====== Available records

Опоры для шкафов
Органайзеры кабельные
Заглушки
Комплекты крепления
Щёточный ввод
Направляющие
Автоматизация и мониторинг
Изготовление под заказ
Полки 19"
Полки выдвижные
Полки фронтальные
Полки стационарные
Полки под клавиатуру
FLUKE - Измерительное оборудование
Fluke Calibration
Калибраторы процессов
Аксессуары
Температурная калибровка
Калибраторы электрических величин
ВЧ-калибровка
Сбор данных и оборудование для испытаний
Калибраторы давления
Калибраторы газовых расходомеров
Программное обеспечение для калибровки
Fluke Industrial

============

Task brief:
When the word "оборудование" appears in a line of the listing, copy that line.

Task output:
FLUKE - Измерительное оборудование
Сбор данных и оборудование для испытаний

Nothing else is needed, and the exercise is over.